No dermal irritation was observed 24, or 48 hours post-challenge for the test article and vehicle groups at either test article concentration site (100% or 33%) or at the vehicle control site.

The positive control animals exhibited moderate redness at 24 hours after the challenge application and scattered mild redness to moderate redness at 48 hours at the test site challenged with a 0.1% concentration of DNCB. Barely perceptible redness to moderate redness was exhibited in these animals at the 0.03% concentration of DNCB at 24 and 48 hours after the challenge application. No redness was observed 24 or 48 hours after the challenge application of the vehicle (acetone).

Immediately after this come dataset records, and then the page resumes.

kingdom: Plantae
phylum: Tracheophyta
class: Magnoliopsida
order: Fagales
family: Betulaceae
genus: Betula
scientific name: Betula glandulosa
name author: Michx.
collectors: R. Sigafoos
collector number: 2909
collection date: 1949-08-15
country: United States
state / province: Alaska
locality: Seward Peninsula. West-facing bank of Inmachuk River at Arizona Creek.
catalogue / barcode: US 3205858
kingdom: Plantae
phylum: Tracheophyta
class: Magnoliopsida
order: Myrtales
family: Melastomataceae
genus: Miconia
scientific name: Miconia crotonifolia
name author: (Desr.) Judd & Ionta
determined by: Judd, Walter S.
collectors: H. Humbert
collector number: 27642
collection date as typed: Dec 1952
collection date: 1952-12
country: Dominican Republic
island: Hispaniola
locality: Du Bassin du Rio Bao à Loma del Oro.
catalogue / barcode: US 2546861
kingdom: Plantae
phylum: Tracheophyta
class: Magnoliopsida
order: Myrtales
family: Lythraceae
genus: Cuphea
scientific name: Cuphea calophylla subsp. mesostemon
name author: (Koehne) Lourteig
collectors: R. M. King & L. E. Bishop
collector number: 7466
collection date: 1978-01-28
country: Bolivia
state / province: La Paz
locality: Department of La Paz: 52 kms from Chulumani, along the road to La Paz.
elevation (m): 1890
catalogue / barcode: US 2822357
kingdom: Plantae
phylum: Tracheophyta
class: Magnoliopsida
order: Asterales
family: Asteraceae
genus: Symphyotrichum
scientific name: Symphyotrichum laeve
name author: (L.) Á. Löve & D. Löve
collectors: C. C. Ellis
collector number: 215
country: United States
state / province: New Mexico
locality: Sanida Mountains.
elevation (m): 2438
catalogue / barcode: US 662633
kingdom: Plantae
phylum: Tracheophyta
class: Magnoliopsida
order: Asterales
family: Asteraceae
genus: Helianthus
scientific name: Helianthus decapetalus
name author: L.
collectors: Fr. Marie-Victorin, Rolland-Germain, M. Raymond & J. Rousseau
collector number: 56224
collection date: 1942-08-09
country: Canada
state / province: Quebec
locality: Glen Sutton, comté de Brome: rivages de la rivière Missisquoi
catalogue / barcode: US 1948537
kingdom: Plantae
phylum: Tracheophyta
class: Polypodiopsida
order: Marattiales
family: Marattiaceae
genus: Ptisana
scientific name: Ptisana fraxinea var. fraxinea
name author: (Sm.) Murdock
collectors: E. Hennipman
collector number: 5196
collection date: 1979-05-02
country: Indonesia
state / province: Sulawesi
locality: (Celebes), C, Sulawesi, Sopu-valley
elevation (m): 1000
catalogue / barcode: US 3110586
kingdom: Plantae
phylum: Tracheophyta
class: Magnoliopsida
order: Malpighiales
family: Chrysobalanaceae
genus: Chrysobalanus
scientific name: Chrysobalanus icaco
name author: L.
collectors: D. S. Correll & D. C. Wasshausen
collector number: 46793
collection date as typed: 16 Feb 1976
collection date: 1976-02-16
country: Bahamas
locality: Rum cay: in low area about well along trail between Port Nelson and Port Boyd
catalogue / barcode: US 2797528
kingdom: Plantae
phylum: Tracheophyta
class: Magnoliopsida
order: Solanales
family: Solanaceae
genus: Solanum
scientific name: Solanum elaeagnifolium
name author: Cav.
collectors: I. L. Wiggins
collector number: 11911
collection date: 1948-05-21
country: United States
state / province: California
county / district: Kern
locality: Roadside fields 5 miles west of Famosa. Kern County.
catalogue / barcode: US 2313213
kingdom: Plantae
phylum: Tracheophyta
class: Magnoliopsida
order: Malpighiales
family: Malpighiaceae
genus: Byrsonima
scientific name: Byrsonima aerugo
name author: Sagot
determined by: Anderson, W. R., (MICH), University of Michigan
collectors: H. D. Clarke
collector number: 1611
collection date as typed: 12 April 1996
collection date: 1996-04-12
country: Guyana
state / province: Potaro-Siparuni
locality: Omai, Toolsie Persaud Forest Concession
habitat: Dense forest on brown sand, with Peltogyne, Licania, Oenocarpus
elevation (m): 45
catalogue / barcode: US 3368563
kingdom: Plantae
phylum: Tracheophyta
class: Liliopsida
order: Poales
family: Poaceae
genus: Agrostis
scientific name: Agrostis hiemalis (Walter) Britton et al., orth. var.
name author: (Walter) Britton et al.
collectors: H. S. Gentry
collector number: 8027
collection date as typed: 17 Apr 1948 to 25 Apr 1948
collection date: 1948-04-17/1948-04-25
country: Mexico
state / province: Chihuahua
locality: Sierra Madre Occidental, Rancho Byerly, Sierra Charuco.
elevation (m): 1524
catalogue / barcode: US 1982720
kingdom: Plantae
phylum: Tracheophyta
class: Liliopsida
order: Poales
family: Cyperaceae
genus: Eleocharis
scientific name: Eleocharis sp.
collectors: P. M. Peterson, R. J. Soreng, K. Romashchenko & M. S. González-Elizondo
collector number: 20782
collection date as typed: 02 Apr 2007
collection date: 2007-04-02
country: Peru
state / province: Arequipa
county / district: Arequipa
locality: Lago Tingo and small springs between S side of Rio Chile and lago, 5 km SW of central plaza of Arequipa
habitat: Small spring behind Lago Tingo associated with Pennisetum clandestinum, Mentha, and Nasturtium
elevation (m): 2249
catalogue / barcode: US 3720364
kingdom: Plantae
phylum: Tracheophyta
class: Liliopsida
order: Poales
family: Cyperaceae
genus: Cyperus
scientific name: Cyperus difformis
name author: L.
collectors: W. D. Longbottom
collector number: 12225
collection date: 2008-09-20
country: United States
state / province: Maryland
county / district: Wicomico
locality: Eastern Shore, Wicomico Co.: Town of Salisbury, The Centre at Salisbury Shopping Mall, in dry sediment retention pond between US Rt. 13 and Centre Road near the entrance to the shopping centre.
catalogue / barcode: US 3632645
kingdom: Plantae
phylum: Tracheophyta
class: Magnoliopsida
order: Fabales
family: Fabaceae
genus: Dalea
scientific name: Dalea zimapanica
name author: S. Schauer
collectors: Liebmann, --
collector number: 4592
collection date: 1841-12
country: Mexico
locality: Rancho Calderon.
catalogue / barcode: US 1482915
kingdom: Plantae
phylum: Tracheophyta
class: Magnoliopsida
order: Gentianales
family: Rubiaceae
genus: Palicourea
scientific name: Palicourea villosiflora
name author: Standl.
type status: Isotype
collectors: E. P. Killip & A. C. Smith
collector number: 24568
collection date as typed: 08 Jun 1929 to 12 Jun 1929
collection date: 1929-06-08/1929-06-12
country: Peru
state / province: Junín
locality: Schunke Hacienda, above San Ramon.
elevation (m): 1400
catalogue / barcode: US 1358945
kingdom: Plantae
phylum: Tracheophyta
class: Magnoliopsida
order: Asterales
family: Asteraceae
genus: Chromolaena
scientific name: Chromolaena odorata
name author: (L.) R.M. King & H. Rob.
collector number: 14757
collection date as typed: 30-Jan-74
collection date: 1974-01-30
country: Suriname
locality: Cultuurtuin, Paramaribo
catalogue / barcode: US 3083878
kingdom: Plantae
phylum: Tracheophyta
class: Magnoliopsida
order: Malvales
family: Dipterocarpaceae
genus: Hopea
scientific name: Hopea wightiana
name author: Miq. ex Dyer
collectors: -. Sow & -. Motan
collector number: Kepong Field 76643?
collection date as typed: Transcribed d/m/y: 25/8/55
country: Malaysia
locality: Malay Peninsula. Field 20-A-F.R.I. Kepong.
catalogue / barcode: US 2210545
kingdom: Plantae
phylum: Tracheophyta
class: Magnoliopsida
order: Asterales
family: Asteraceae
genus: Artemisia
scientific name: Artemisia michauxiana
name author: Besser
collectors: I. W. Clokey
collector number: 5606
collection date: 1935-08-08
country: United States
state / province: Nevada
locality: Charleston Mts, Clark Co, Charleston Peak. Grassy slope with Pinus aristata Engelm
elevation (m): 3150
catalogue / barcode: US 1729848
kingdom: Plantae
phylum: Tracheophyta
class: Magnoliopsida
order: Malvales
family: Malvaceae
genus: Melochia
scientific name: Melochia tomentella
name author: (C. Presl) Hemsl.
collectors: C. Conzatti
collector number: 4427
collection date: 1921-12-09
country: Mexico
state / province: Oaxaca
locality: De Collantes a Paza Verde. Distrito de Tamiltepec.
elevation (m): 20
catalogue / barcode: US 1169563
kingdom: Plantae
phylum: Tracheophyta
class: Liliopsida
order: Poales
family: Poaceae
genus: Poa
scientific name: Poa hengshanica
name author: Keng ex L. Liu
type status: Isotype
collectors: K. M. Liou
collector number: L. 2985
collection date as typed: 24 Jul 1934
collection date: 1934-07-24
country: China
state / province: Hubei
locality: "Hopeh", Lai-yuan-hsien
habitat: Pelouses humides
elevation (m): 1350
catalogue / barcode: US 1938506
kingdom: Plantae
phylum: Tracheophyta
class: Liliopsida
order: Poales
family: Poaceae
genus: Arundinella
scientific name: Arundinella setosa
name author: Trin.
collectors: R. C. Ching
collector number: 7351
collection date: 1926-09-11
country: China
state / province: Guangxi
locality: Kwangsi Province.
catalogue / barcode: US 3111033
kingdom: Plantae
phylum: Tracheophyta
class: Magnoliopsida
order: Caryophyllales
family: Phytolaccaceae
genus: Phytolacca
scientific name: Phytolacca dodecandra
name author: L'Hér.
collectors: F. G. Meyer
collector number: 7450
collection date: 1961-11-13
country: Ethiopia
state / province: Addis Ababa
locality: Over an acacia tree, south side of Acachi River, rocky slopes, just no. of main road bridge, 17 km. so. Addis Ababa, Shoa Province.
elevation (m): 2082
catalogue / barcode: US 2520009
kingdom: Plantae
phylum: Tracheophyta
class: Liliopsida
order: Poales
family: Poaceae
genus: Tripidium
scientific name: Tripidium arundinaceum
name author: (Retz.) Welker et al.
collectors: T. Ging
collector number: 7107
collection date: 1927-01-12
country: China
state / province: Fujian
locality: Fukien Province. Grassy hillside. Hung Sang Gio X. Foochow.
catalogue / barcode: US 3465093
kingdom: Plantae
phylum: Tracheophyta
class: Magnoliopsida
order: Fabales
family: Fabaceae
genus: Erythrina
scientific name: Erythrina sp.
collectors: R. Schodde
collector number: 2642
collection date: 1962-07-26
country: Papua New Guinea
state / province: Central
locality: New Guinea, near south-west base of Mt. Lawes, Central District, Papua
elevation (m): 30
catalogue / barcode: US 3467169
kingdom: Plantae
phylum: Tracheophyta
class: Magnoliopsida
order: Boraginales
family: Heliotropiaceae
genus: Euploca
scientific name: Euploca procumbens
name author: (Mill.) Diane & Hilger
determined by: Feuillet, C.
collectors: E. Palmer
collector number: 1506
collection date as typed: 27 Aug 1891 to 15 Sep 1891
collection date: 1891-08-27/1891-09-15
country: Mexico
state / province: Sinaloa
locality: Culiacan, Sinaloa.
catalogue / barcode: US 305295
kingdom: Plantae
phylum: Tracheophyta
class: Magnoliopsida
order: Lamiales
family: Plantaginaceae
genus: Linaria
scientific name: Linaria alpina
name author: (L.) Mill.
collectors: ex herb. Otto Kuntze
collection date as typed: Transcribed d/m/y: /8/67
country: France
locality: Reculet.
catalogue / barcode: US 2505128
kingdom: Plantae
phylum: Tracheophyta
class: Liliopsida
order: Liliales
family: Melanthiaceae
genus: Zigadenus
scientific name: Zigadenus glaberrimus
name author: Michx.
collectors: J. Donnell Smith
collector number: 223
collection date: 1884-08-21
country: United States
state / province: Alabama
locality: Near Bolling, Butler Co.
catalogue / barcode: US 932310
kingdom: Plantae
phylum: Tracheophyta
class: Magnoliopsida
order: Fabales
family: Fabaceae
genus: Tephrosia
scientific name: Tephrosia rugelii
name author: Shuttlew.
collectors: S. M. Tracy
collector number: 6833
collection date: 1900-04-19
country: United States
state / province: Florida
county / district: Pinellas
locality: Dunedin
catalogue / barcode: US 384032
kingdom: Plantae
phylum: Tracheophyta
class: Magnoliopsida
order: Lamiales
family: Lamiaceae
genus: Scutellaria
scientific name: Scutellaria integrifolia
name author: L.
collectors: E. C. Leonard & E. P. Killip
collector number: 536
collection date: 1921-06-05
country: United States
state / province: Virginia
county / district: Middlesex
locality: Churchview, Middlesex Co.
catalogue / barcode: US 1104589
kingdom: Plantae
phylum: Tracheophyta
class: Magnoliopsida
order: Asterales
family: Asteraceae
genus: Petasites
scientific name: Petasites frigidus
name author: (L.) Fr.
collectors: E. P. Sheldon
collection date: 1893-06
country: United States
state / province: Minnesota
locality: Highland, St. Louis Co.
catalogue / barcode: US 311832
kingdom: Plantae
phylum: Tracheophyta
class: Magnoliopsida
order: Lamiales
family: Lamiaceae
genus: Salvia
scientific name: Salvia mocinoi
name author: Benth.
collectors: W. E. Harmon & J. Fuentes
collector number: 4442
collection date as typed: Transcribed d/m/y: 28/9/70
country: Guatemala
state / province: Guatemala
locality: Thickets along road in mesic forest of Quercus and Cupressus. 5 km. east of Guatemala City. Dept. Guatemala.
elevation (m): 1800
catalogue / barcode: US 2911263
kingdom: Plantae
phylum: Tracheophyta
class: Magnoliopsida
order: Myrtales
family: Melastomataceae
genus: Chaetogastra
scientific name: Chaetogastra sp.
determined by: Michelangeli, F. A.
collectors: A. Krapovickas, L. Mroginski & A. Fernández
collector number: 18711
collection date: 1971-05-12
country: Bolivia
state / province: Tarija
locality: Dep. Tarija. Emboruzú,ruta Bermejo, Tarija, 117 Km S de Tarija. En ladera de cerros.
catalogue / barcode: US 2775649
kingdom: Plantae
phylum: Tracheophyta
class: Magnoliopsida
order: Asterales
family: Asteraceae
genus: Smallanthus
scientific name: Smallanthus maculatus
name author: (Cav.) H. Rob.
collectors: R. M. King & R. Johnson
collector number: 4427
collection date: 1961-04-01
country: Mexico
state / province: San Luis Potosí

No redness was observed at 24, or 48 hours post-challenge for the positive control vehicle animals at the 0.1% and 0.03% concentration of DNCB. No irritation was exhibited by the vehicle (acetone) at 24, or 48 hours post-challenge for these animals.

Under the conditions of this study, the test substance did not produce delayed contact hypersensitivity in guinea pigs.

On the basis of the nature of effects observed in this study and according to the guide for the labeling of dangerous substances published in the Official Journal of the European Communities (EEC Directive 91/325), the test substance is not a skin sensitizer.

Endpoint conclusion

Endpoint conclusion:

no adverse effect observed (not sensitising)

Additional information:

The dermal sensitization potential of the test substance was evaluated in guinea pigs by the Magnusson and Kligman maximisation method in male Hartley guinea pigs. No dermal irritation was observed 24, or 48 hours post-challenge for the test article and vehicle groups at either test article concentration site (100% or 33%) or at the vehicle control site. Under the conditions of this study, the test substance did not possess skin sensitising potential.

Respiratory sensitisation

Endpoint conclusion

Endpoint conclusion:

no study available

Justification for classification or non-classification

There was no evidence of dermal sensitisation in guinea pigs. The substance does not need to be classified for skin sensitisation according to EU Classification, Labelling and Packaging of Substances and Mixtures (CLP) Regulation (EC) No. 1272/2008.